Bringing Falmouth’s waterfront into the town centre, with an alternative, and much needed public open ‘green’ space. The Cornish coastal experience in the heart of the town centre.
The landscape design Falmouth Harbour Park is an alternative approach to a large public ‘green’ space, with emphasis on multiple planting layers and their inter-relationships, coupled with wildlife friendly, naturalistic planting design.
The site is currently a large car park (Church Street), dominating a large section of the harbour side of Falmouth town centre.
The Cornish coast has provided great inspiration for the aesthetic of this landscape design, creating a naturalistic and ecologically influenced public space with year round interest. Pathways of Cornish stone will provide a journey through a coastal influenced planting scheme, including swathes of wild perennials, heathers and grasses. A space that encourages a sense of sharing our environment with other animals. Undulating earth mounds with drifts of planting and grassy areas mimic the rolling coastal hills, the pathways cutting through create a network of intriguing journeys, each one a little different from the last. Native woodland planting will provide areas of shade and investigation, giving a connection to the wider natural environment that can be seen along the wider coastline.

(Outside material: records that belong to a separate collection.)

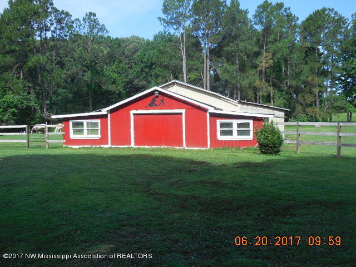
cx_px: 178
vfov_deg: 36.0
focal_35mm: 40
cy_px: 134
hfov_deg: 46.8
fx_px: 411
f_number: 3.6
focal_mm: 7.1
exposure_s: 1/800
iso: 125
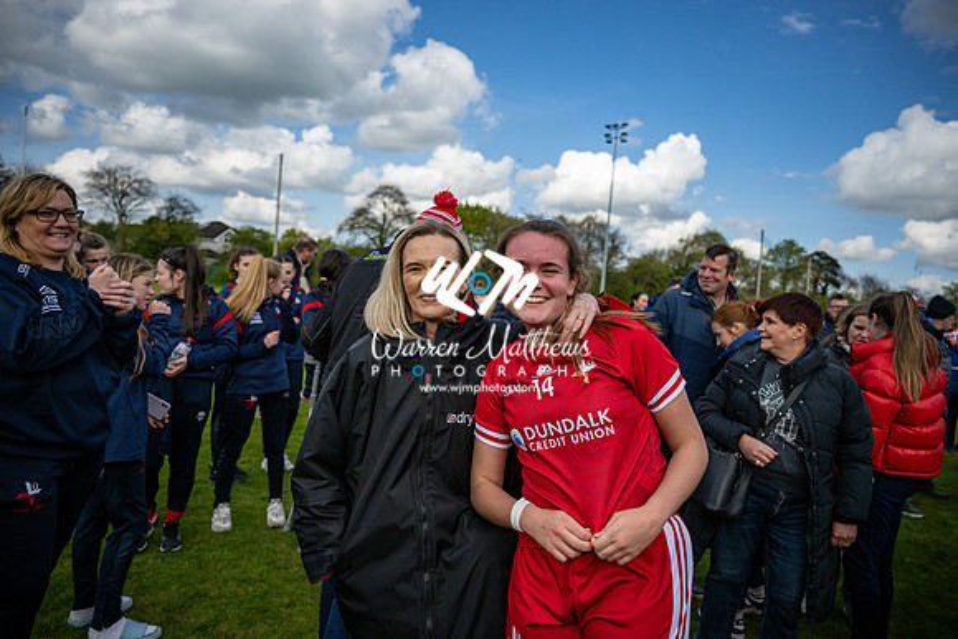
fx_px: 639
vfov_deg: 53.2
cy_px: 320
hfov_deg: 73.7
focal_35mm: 24
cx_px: 479
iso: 80
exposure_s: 1/6400
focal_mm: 24
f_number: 2.8
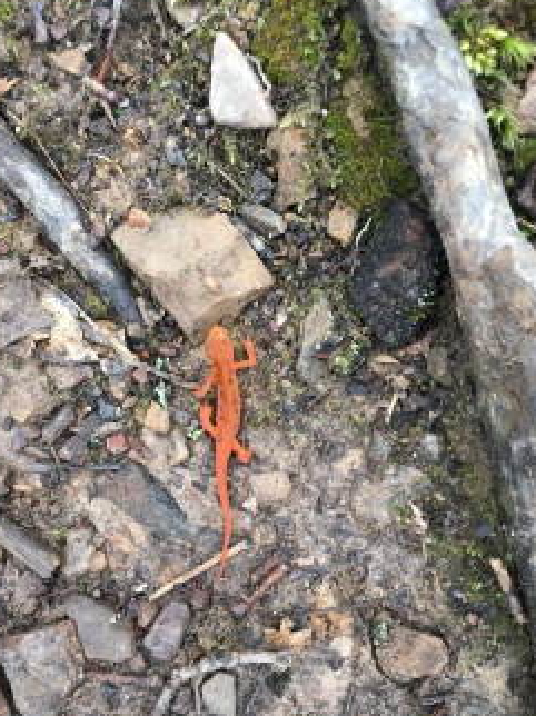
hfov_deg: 42.8
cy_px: 391
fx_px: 682
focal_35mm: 33
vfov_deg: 55.3
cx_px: 240
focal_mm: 4.15
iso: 32
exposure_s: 1/40
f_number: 2.2
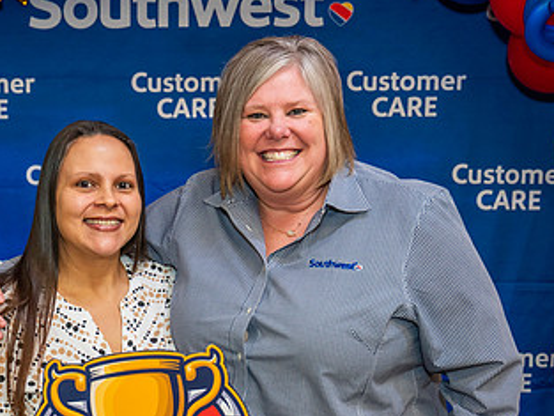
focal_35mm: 72
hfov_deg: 26.8
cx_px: 180
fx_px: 1153
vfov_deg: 20.3
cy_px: 304
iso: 1250
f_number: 4
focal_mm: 38
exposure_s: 1/160
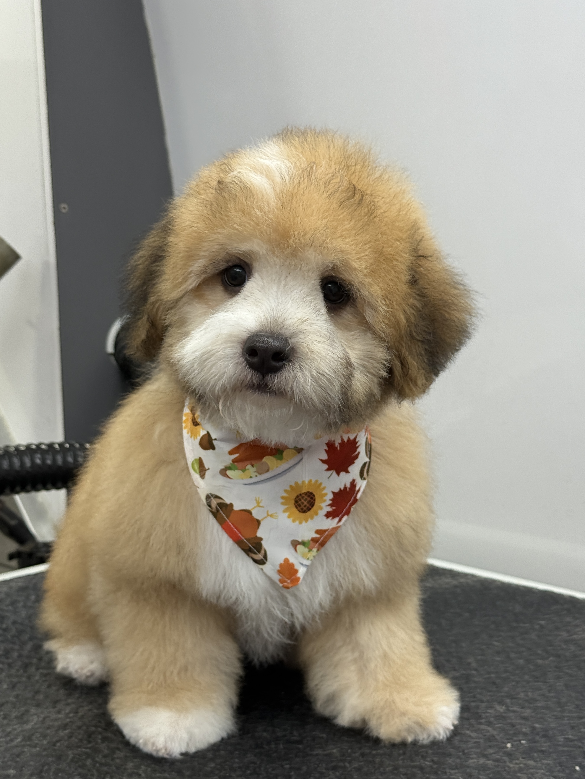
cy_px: 390
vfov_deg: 39.7
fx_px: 1082
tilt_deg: -7.8
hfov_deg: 30.3
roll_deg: -1.9
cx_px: 292
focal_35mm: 48
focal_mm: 6.76
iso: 64
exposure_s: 1/192
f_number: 1.78
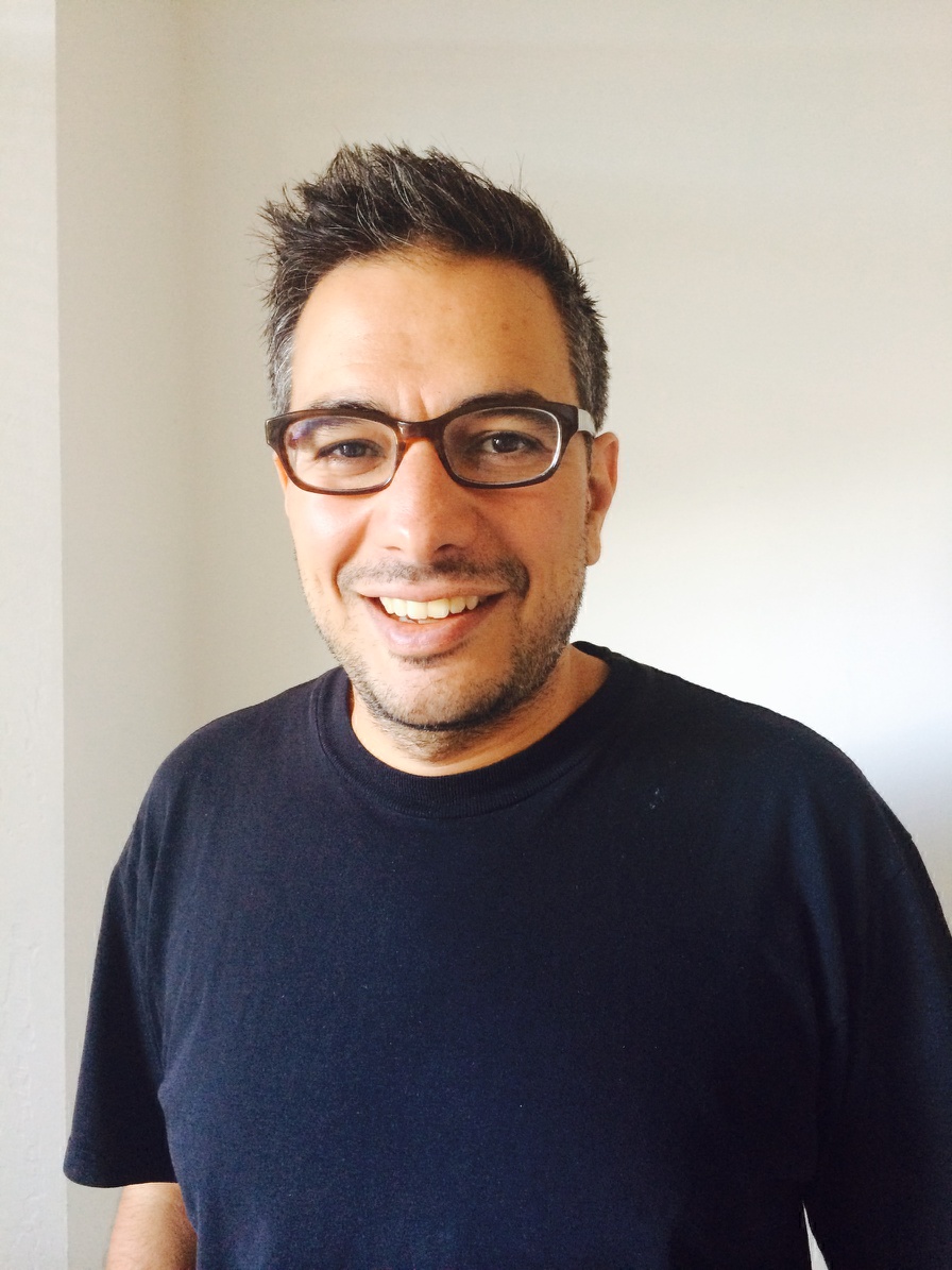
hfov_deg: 46.8
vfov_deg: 60.0
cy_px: 635
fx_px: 1100
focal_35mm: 30
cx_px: 476
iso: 160
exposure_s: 1/30
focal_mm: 4.12
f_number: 2.2
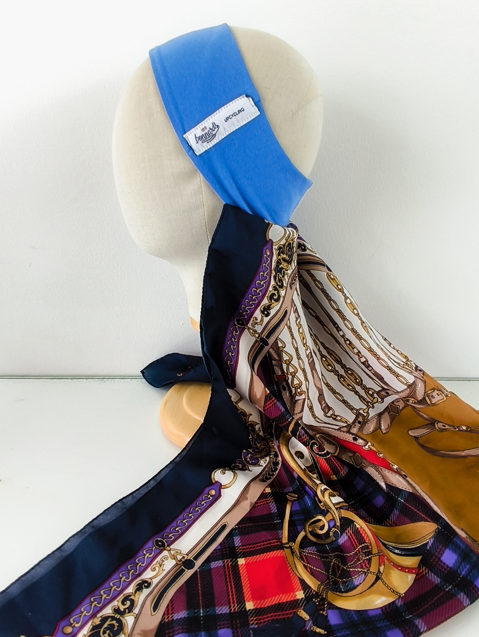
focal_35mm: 23
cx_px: 240
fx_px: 424
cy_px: 318
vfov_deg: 73.9
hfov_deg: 58.9
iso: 50
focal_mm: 1.65
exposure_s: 1/60
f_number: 2.2
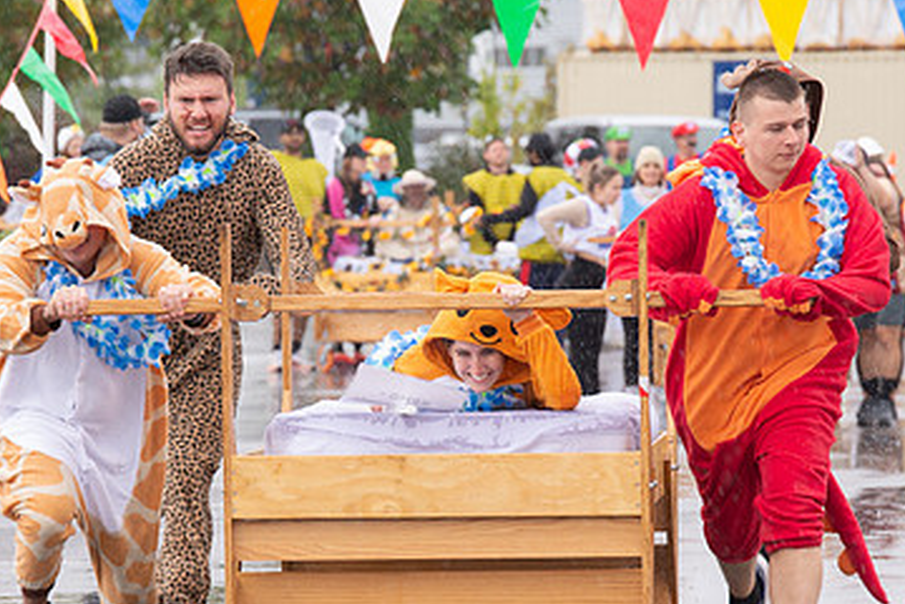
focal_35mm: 399
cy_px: 494
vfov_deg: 3.4
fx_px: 10030
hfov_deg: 5.2
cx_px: 426
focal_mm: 200
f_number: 7.1
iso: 800
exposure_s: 1/400
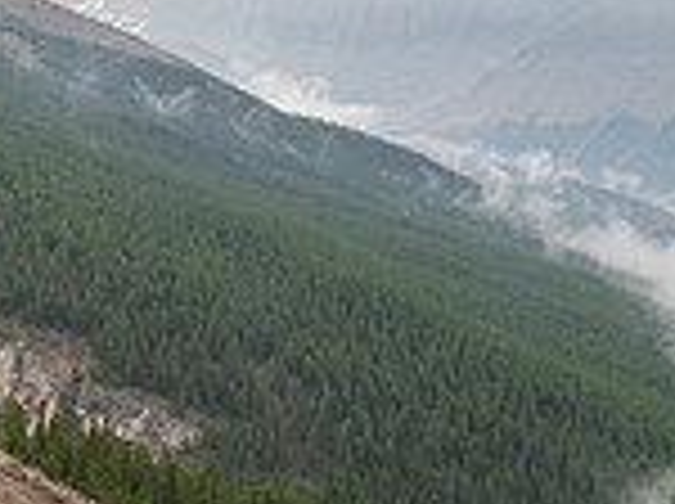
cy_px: 151
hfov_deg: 18.1
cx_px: -414
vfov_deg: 15.8
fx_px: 1811
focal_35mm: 93
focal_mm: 12
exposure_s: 1/100
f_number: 8
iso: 200
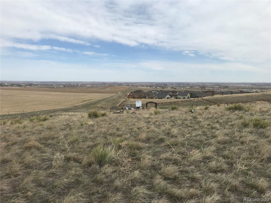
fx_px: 219
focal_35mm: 28
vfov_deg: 49.7
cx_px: 136
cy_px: 102
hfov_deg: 63.4
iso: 20
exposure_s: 1/3096
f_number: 1.8
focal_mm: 3.99
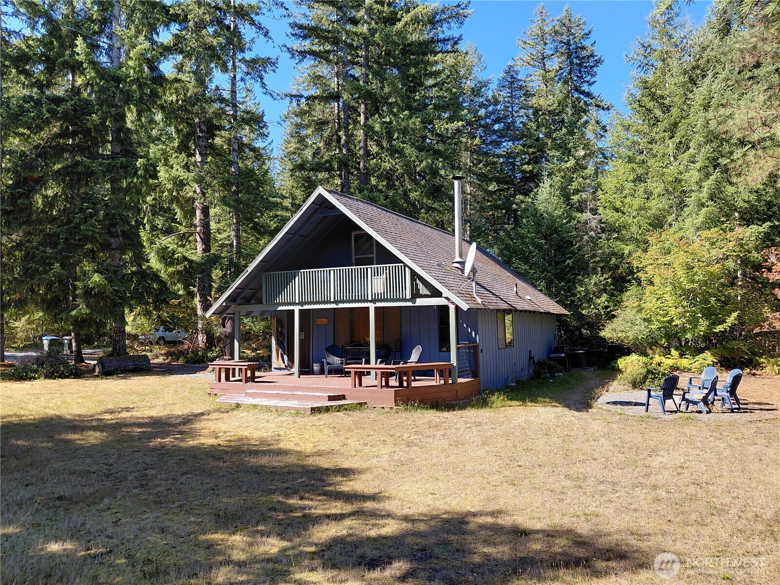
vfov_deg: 54.9
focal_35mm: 25
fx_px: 563
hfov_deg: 69.4
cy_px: 292
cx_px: 390
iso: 50
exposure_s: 1/700
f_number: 1.8
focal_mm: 4.69
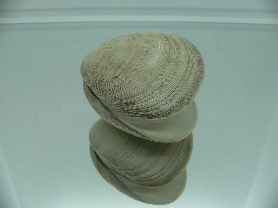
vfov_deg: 40.7
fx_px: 281
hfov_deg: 52.6
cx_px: 139
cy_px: 104
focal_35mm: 35
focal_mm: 4.6
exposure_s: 1/60
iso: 80
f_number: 2.8
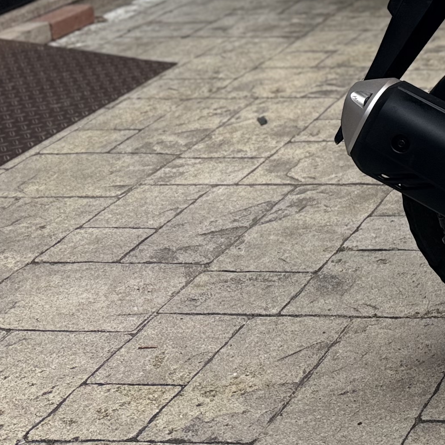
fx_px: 1193
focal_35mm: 82
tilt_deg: -8.4
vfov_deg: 19.3
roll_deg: +1.9
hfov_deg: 16.7
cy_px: -159
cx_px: 851
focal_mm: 6.76
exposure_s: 1/230
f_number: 1.78
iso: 64
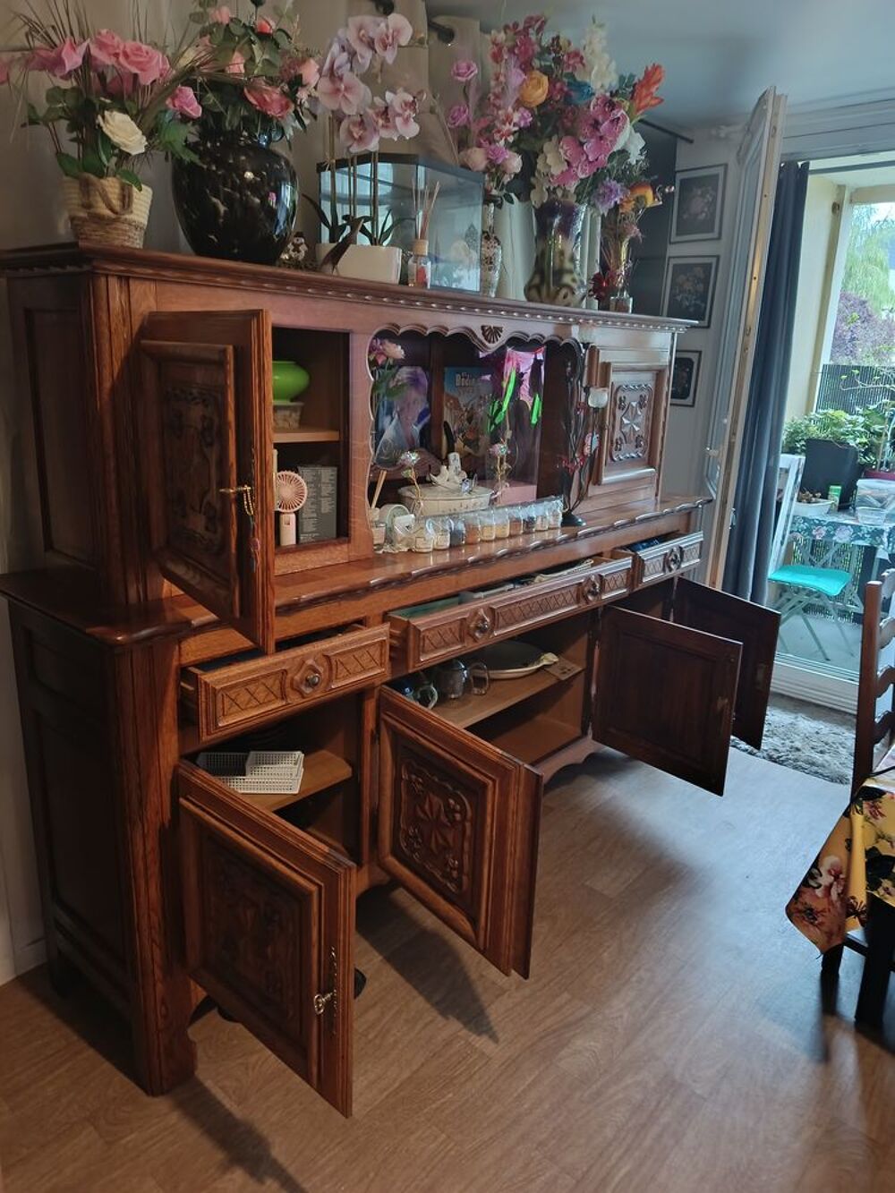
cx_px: 448
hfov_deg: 56.8
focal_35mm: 24
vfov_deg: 71.6
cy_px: 596
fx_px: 827
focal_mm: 5.24
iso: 800
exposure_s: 1/25
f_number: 1.7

Weaving in and amongst the planting layers and In contrast to typical large formal lawns, grassy areas are an intricate part of the whole park, giving a garden feel to a large public space. Lawn areas act as pathways, leading the user in amongst the plants, and up and over the earth mounds. The lawns are both a physical and visual connection between all the planting areas. A specific mix of lawn flowers have been included to provide the opportunity to give a further dimension of colour and user experience.
Bands of heathers taper out from the perennial drifts, weaving amongst grassy areas, providing a tough carpet for anyone to sit on, and for children to enjoy running up and over the mounds. The planting thins out even further in the far corners of the park, nestling in amongst the rocks.